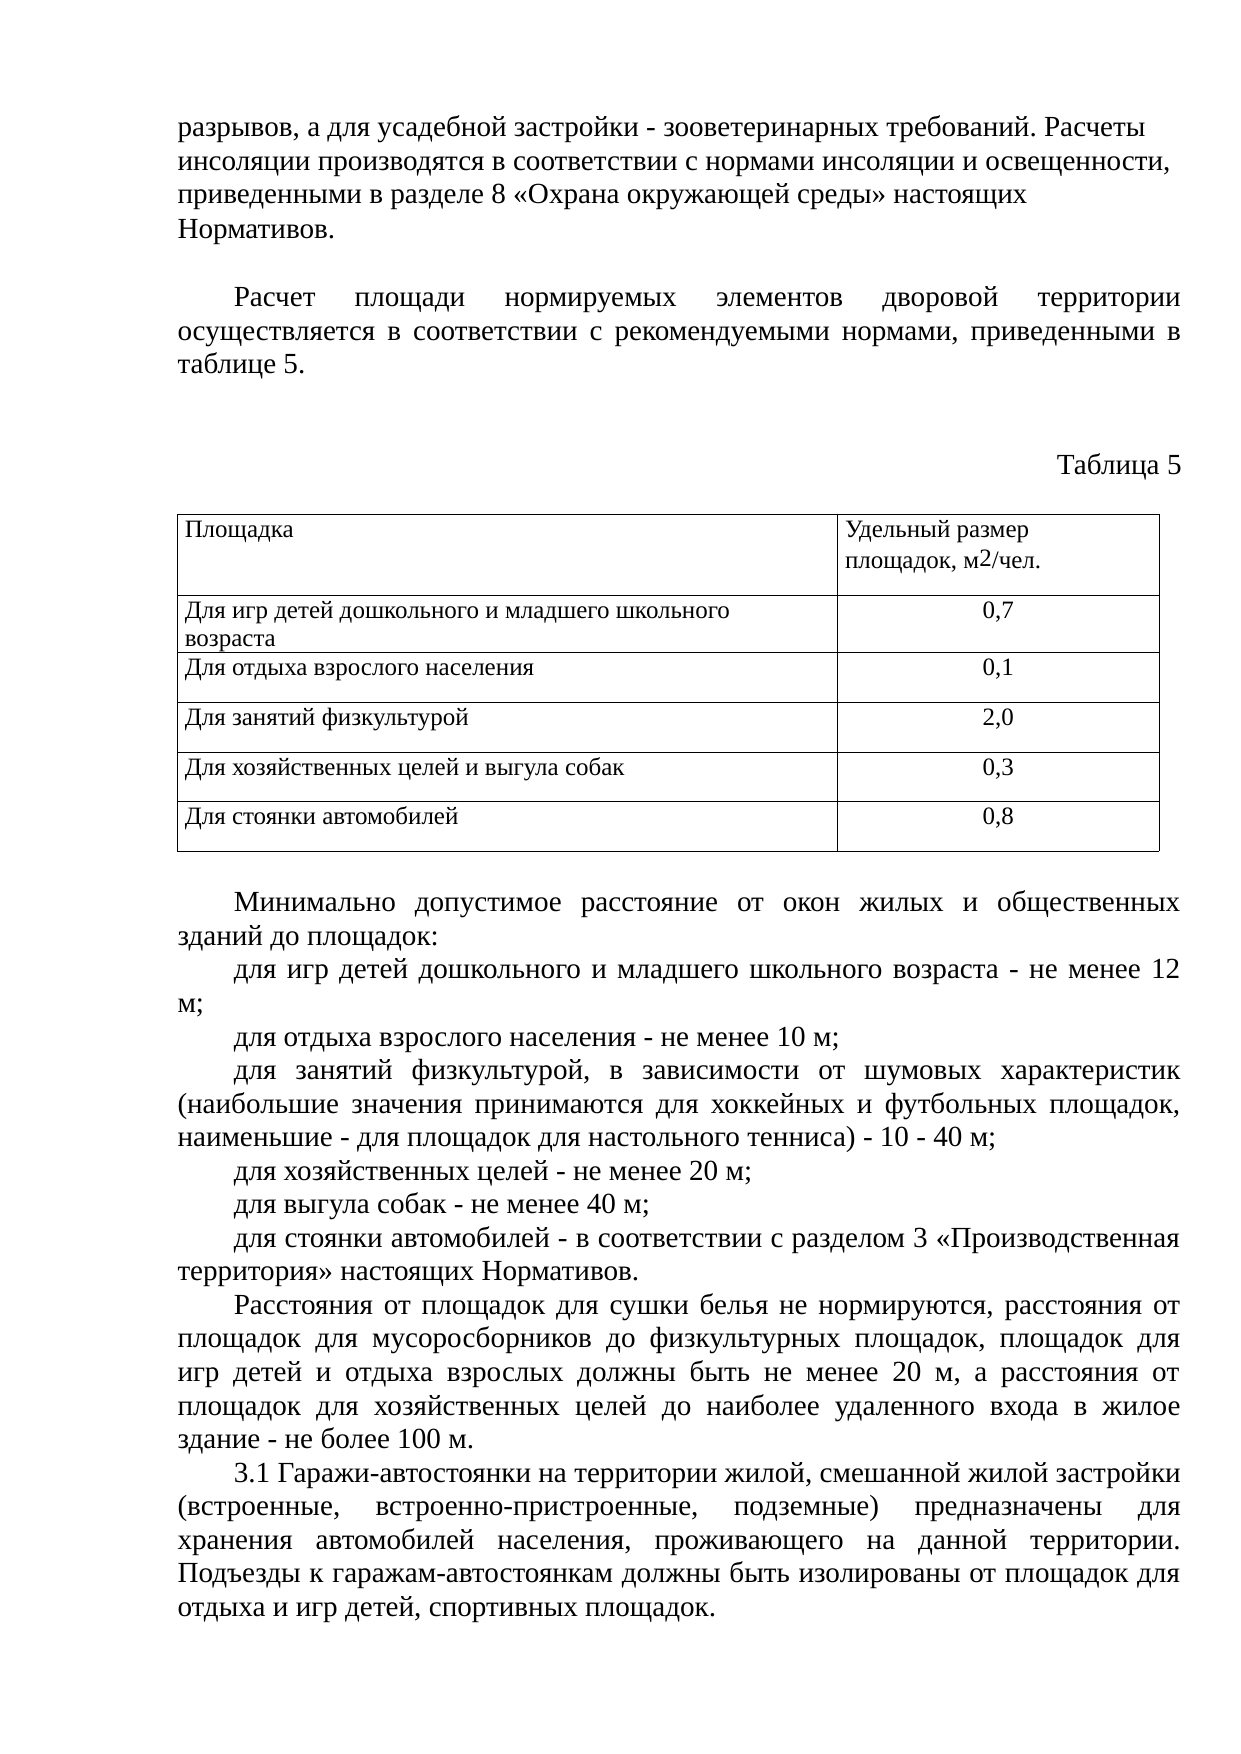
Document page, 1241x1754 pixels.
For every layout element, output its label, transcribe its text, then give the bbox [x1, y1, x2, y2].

text разрывов, а для усадебной застройки - зооветеринарных требований. Расчеты инсоляции производятся в соответствии с нормами инсоляции и освещенности, приведенными в разделе 8 «Охрана окружающей среды» настоящих Нормативов. [177, 109, 1181, 246]
text для выгула собак - не менее 40 м; [177, 1186, 1181, 1220]
text Таблица 5 [177, 447, 1181, 480]
table_cell Для хозяйственных целей и выгула собак [178, 753, 837, 801]
table_cell Для отдыха взрослого населения [178, 653, 837, 702]
text для занятий физкультурой, в зависимости от шумовых характеристик (наибольшие значения принимаются для хоккейных и футбольных площадок, наименьшие - для площадок для настольного тенниса) - 10 - 40 м; [177, 1052, 1181, 1153]
text Минимально допустимое расстояние от окон жилых и общественных зданий до площадок: [177, 884, 1181, 952]
table_cell Для игр детей дошкольного и младшего школьного возраста [178, 596, 837, 652]
table_cell 0,7 [838, 596, 1159, 652]
table_cell Для стоянки автомобилей [178, 802, 837, 851]
text Расчет площади нормируемых элементов дворовой территории осуществляется в соответствии с рекомендуемыми нормами, приведенными в таблице 5. [177, 279, 1181, 380]
text для хозяйственных целей - не менее 20 м; [177, 1153, 1181, 1186]
text для стоянки автомобилей - в соответствии с разделом 3 «Производственная территория» настоящих Нормативов. [177, 1220, 1181, 1287]
table_cell 0,8 [838, 802, 1159, 851]
table_cell 0,3 [838, 753, 1159, 801]
table_header Удельный размер площадок, м2/чел. [838, 515, 1159, 594]
table_cell 2,0 [838, 703, 1159, 752]
table_cell 0,1 [838, 653, 1159, 702]
table_header Площадка [178, 515, 837, 594]
text для игр детей дошкольного и младшего школьного возраста - не менее 12 м; [177, 952, 1181, 1019]
text 3.1 Гаражи-автостоянки на территории жилой, смешанной жилой застройки (встроенные, встроенно-пристроенные, подземные) предназначены для хранения автомобилей населения, проживающего на данной территории. Подъезды к гаражам-автостоянкам должны быть изолированы от площадок для отдыха и игр детей, спортивных площадок. [177, 1455, 1181, 1622]
table_cell Для занятий физкультурой [178, 703, 837, 752]
text Расстояния от площадок для сушки белья не нормируются, расстояния от площадок для мусоросборников до физкультурных площадок, площадок для игр детей и отдыха взрослых должны быть не менее 20 м, а расстояния от площадок для хозяйственных целей до наиболее удаленного входа в жилое здание - не более 100 м. [177, 1287, 1181, 1455]
text для отдыха взрослого населения - не менее 10 м; [177, 1019, 1181, 1052]
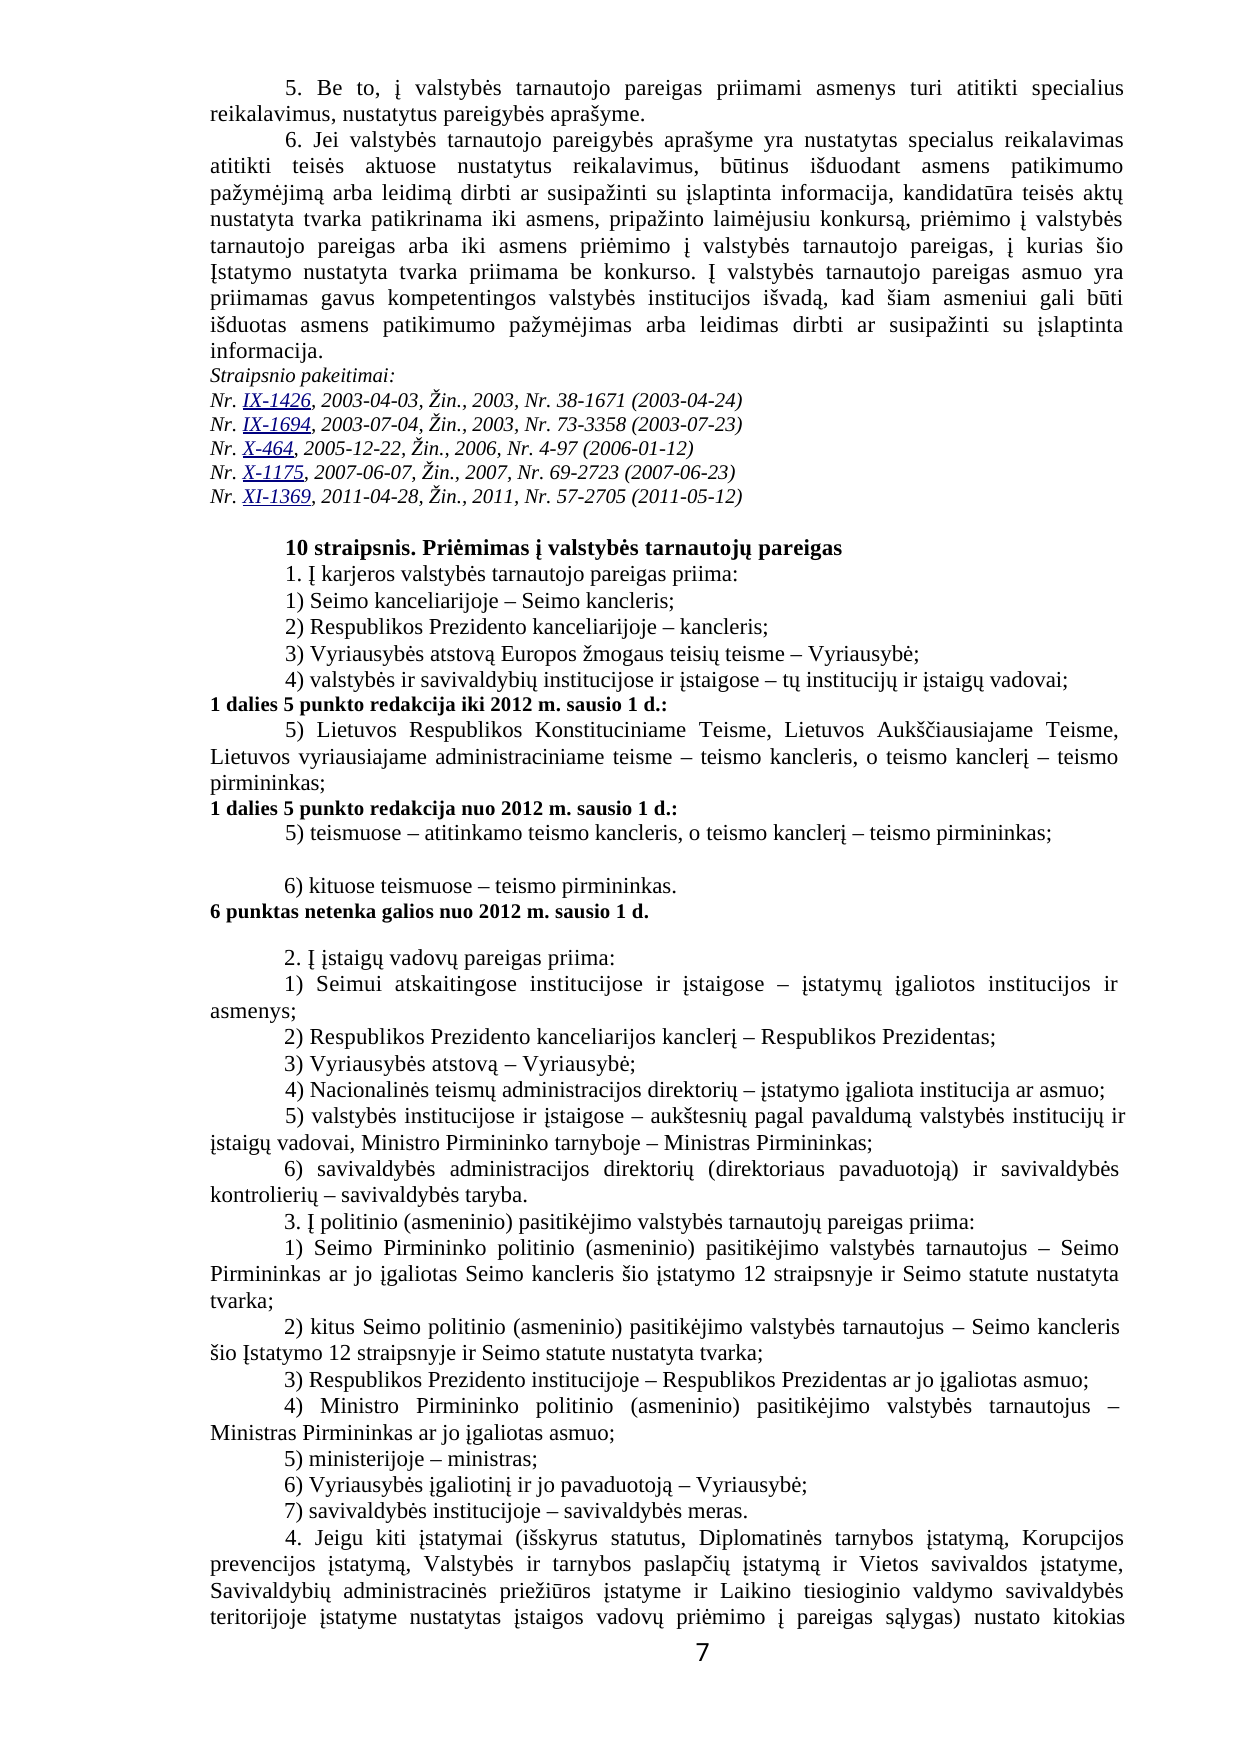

• **Request**
Express these lines as a JSON list of strings, one string for each line, with blank lines omitted. Leave the pictures out of the answer.

• **Written answer**
[
  "Document page, 1241x1754 pixels.",
  "For every layout element, output its label, transcribe its text, then give the bbox [x1, y1, x2, y2].",
  "text разрывов, а для усадебной застройки - зооветеринарных требований. Расчеты инсоляции производятся в соответствии с нормами инсоляции и освещенности, приведенными в разделе 8 «Охрана окружающей среды» настоящих Нормативов. [177, 109, 1181, 246]",
  "text для выгула собак - не менее 40 м; [177, 1186, 1181, 1220]",
  "text Таблица 5 [177, 447, 1181, 480]",
  "table_cell Для хозяйственных целей и выгула собак [178, 753, 837, 801]",
  "table_cell Для отдыха взрослого населения [178, 653, 837, 702]",
  "text для занятий физкультурой, в зависимости от шумовых характеристик (наибольшие значения принимаются для хоккейных и футбольных площадок, наименьшие - для площадок для настольного тенниса) - 10 - 40 м; [177, 1052, 1181, 1153]",
  "text Минимально допустимое расстояние от окон жилых и общественных зданий до площадок: [177, 884, 1181, 952]",
  "table_cell Для игр детей дошкольного и младшего школьного возраста [178, 596, 837, 652]",
  "table_cell 0,7 [838, 596, 1159, 652]",
  "table_cell Для стоянки автомобилей [178, 802, 837, 851]",
  "text Расчет площади нормируемых элементов дворовой территории осуществляется в соответствии с рекомендуемыми нормами, приведенными в таблице 5. [177, 279, 1181, 380]",
  "text для хозяйственных целей - не менее 20 м; [177, 1153, 1181, 1186]",
  "text для стоянки автомобилей - в соответствии с разделом 3 «Производственная территория» настоящих Нормативов. [177, 1220, 1181, 1287]",
  "table_cell 0,8 [838, 802, 1159, 851]",
  "table_cell 0,3 [838, 753, 1159, 801]",
  "table_header Удельный размер площадок, м2/чел. [838, 515, 1159, 594]",
  "table_cell 2,0 [838, 703, 1159, 752]",
  "table_cell 0,1 [838, 653, 1159, 702]",
  "table_header Площадка [178, 515, 837, 594]",
  "text для игр детей дошкольного и младшего школьного возраста - не менее 12 м; [177, 952, 1181, 1019]",
  "text 3.1 Гаражи-автостоянки на территории жилой, смешанной жилой застройки (встроенные, встроенно-пристроенные, подземные) предназначены для хранения автомобилей населения, проживающего на данной территории. Подъезды к гаражам-автостоянкам должны быть изолированы от площадок для отдыха и игр детей, спортивных площадок. [177, 1455, 1181, 1622]",
  "table_cell Для занятий физкультурой [178, 703, 837, 752]",
  "text Расстояния от площадок для сушки белья не нормируются, расстояния от площадок для мусоросборников до физкультурных площадок, площадок для игр детей и отдыха взрослых должны быть не менее 20 м, а расстояния от площадок для хозяйственных целей до наиболее удаленного входа в жилое здание - не более 100 м. [177, 1287, 1181, 1455]",
  "text для отдыха взрослого населения - не менее 10 м; [177, 1019, 1181, 1052]"
]